Now let’s ask another question, if you decide to take out a second mortgage could you better invest your money? What a 401(k), an IRA, or an MSA be a better benefit when it comes tax time versus leading the money in your home as equity? This has been a question long debated by financial analysts, tax attorneys, and fairly tax proficient homeowners. How does the equity better serve the homeowner? As a savings account, which is really what the equity in your home turns out be, or as an investment tool that can be used to increase your retirement savings? There are other factors to be considered here: such as penalties for early withdrawal, risk ratio versus profitability ratios, and which programs reduce tax on a one-to-one ratio? Unless you already have some general knowledge of the tax system, it can be more expensive to determine tax savings than you would actually save.
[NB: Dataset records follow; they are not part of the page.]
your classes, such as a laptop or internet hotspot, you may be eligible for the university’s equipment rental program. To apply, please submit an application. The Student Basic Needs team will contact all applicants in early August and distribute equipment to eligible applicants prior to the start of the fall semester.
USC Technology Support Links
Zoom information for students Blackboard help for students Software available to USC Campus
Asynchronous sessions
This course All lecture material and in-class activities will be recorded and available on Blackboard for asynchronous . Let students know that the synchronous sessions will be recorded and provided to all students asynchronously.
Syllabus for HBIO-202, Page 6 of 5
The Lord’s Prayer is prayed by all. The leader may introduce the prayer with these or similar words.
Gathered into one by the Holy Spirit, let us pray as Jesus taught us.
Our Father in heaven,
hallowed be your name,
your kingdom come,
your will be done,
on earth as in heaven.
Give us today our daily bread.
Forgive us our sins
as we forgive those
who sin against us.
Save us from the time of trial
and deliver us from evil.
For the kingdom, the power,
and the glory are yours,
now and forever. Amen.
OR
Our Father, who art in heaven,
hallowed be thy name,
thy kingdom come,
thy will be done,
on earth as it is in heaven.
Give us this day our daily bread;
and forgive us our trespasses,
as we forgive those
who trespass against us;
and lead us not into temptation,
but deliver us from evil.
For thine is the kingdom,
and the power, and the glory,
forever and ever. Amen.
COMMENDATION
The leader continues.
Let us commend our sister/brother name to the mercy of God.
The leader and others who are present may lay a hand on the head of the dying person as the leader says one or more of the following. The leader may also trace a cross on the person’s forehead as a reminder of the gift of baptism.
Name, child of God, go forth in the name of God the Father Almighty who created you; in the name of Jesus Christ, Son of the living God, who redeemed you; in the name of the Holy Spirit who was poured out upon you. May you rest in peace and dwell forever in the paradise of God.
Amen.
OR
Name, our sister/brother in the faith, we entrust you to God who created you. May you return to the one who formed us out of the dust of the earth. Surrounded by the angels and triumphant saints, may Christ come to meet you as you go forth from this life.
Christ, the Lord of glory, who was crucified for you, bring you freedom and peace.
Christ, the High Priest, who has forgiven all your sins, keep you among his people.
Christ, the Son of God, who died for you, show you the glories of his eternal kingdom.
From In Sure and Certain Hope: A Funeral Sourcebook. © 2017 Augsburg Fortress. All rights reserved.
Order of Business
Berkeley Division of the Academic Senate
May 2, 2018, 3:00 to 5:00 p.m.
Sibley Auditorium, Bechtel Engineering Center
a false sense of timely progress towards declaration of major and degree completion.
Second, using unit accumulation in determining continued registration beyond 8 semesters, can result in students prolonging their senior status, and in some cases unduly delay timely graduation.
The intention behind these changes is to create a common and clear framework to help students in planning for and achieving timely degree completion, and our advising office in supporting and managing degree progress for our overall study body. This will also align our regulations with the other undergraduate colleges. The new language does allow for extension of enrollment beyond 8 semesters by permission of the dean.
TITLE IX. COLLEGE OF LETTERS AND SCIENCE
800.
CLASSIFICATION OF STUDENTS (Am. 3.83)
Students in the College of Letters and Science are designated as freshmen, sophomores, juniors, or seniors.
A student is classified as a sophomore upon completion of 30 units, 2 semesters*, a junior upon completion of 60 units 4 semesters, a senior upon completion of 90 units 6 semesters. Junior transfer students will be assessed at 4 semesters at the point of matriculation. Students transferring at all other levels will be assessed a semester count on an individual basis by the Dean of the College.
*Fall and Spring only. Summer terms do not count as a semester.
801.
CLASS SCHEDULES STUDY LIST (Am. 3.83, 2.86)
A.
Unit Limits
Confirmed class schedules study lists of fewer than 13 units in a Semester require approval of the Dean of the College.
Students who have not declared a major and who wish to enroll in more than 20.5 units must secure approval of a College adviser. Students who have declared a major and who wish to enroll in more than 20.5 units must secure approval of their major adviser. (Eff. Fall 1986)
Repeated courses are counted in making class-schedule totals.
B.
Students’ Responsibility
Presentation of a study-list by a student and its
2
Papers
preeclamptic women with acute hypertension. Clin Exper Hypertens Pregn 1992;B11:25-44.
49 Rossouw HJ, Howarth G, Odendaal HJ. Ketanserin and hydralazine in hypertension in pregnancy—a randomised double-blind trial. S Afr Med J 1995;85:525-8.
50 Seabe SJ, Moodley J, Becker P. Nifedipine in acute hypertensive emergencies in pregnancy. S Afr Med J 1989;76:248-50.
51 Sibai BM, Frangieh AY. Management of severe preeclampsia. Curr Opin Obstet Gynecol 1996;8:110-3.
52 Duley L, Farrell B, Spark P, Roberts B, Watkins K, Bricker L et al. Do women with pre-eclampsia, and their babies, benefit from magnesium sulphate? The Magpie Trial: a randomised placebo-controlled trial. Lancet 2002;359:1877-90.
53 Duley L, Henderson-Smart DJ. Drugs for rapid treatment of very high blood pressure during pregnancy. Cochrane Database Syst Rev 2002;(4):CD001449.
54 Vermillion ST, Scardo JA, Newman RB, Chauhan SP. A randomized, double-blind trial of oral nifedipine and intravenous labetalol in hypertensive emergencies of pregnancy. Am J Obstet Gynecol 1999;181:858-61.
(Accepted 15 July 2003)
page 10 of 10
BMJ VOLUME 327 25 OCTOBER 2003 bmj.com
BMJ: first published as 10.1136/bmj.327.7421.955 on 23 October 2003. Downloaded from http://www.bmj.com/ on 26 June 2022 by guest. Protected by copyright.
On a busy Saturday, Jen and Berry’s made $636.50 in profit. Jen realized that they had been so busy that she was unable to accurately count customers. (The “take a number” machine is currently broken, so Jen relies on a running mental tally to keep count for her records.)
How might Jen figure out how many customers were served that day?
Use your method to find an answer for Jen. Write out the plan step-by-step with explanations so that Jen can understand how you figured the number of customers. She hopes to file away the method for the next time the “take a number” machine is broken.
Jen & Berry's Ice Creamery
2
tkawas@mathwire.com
As you can see there are many, many ways to affect your tax liability, your tax deductions, or affect a tax reduction; the correct answers are highly dependent upon the individual situation and the individual objectives. The only way to accurately determine the better benefit is to sit down with a financial advisor, your tax information, and evaluate your long-term objectives.

Does the average consumer ever take the time to accomplish this? As a general rule the answer is no. Most consumers never take the time to look past next month. Over the course of a stressful and busy work week retirement planning, tax deductions, and income producing benefits never cross the consumer’s mind. For those individuals who truly anticipate and receive benefit from tax planning in relation to their mortgage interest, there are many more individuals who never even contemplate that there might be a savings. Maybe, we should just skip this question.